> _GIVEN PASSAGE_
------------------------------
It's so backlogged and tired that I got 2 Rx's for antibiotics today. I was to fill only one but she gave me 2 because one drug is significantly lower in cost than the other. So the doctor that gave them to me is not a regular to the clinic, nor did she have access to my file (she saw me in the supplies room, that's how bogged down the system is). That's dangerous.

So dangerous that had this woman looked at my chart she would have known right away not to give me one of the scripts that is contra indicative to my designer drug. Lethally contra indicative.

Either way, I'm getting really tried of any good information out there. I'm tired of all the paranoia that clogs up phone lines for 6 to 7 hours just to ask a nurse a question - when one already has it, not some paranoid fear-based questions. Which, OK, are valid but there are people trying to live through this vicious thing! So my pharmacist from the Designer Drug program called (mainly because of money issues) and when I told him what as up he got all serious and gave me some real information. Finally. I now know what too look for (and pray doesn't happen) and how long I'll still be in danger for, for real. Apparently even though the fever is gone, doesn't mean I'm out of the woods. In fact, even when my last cough is gone (or ear infection etc.) I will still be in danger - up till almost 2 weeks after I think I'm out of the woods.

I have to admit, as much as I think I'm a tough little cookie, that kinda scares me a little. I've only heard people like me (with underlying conditions) die from this virus. I sit here with all my Western & Alternative meds pumping through my body on full force for nearly a week now and know from this past week just how vicious this virus is. I've never ever felt so at mercy of an outside illness.
------------------------------
> _RECORDS SHOWN_

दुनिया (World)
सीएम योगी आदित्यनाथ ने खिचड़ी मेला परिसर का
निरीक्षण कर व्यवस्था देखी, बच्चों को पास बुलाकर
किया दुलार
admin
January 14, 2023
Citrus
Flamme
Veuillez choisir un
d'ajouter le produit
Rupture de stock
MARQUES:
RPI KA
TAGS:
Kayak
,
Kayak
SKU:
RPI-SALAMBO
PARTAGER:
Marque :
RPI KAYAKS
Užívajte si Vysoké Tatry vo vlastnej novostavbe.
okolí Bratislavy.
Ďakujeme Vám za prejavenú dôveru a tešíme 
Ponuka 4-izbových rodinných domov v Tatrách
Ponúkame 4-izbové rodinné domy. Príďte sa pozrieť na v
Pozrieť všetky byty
------------------------------
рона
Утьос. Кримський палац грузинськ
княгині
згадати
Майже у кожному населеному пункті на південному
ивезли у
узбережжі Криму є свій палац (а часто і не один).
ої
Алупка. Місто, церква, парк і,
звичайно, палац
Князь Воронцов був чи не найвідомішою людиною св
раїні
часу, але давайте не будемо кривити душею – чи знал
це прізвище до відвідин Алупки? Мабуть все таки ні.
------------------------------
> _WHAT TO DO_
**1.** Please reproduce, word for word, everything in the post about the two antibiotic prescriptions from "So dangerous that" down to "Lethally contra indicative.".
**2.** Carry the post about the two antibiotic prescriptions forward from its last sentence.

> _RESPONSES PER TASK_
**1.**
So dangerous that had this woman looked at my chart she would have known right away not to give me one of the scripts that is contra indicative to my designer drug. Lethally contra indicative.

**2.**
Monday, November 2, 2009

hopefully just another health scare

I'm not feeling eloquent at all, but thought I'd post because if this stupid H1N1 takes me then damnit I'm going out with a bang.

I haven't had the flu in a long time, like over 6 years long. I do all sorts of naturopahtic things (not including the flu vaccine) to help keep me virus-free in the winter.

Well, if I didn't speak too soon. A few weeks ago I was feeling cocky so decided to give away part of my secret on FB. Yeah, tempting fate. (Or whatever the hell is out there).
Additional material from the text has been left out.